Among the entries below, extract exactly the lines that run from the one with "w żaden sposób" through the one with "cenie towaru. Pieniądze", both ends included.

═══ SOURCE DATA

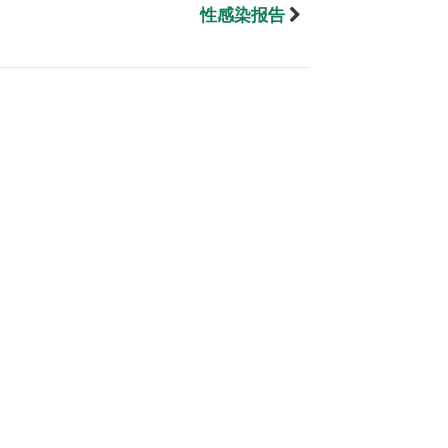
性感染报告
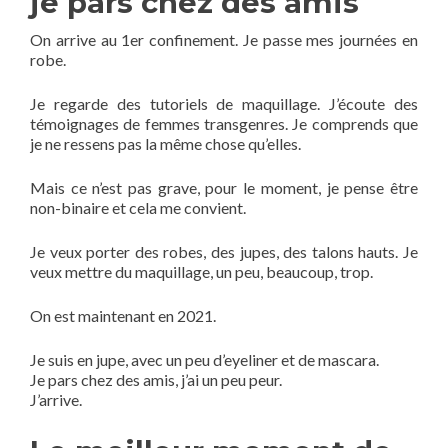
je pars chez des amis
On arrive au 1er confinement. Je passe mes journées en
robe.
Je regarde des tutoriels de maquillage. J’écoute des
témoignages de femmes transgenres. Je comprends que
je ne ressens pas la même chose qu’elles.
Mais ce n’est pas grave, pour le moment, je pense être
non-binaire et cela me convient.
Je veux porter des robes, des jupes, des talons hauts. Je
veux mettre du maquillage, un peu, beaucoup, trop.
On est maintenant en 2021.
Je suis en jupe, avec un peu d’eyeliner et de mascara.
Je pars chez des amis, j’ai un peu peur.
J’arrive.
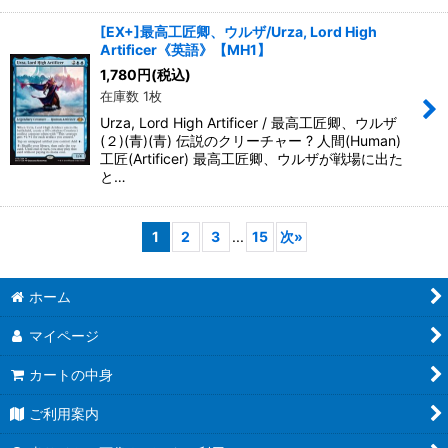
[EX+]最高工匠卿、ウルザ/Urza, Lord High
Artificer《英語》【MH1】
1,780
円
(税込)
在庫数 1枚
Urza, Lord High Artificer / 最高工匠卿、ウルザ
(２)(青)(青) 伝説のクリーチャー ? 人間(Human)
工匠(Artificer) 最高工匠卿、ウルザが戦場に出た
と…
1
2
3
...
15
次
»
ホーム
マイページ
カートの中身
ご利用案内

══════
═══ SOURCE DATA

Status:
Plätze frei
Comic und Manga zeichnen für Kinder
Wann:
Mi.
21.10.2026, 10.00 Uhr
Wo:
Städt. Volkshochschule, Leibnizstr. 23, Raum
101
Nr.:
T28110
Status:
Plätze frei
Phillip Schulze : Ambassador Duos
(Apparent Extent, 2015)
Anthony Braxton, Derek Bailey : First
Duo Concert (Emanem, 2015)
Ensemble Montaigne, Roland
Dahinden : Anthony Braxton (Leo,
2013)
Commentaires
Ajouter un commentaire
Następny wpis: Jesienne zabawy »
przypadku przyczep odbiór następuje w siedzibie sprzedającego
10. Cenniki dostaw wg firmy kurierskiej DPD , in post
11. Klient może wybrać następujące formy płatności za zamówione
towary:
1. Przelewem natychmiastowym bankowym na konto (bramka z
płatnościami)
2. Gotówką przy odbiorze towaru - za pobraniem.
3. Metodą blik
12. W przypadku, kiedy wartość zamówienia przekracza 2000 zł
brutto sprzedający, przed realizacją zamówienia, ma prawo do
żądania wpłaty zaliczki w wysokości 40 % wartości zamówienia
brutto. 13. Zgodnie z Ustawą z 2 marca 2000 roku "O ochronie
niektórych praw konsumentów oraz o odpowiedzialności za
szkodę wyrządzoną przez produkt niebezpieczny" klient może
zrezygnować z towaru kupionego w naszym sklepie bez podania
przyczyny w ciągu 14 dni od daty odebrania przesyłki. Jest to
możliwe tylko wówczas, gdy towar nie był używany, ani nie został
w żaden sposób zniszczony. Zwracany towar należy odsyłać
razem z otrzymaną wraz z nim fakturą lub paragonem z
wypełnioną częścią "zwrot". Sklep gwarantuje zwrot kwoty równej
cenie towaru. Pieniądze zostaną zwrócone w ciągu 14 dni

══════

» **SOLUTION FOR THIS PROBLEM**
w żaden sposób zniszczony. Zwracany towar należy odsyłać
razem z otrzymaną wraz z nim fakturą lub paragonem z
wypełnioną częścią "zwrot". Sklep gwarantuje zwrot kwoty równej
cenie towaru. Pieniądze zostaną zwrócone w ciągu 14 dni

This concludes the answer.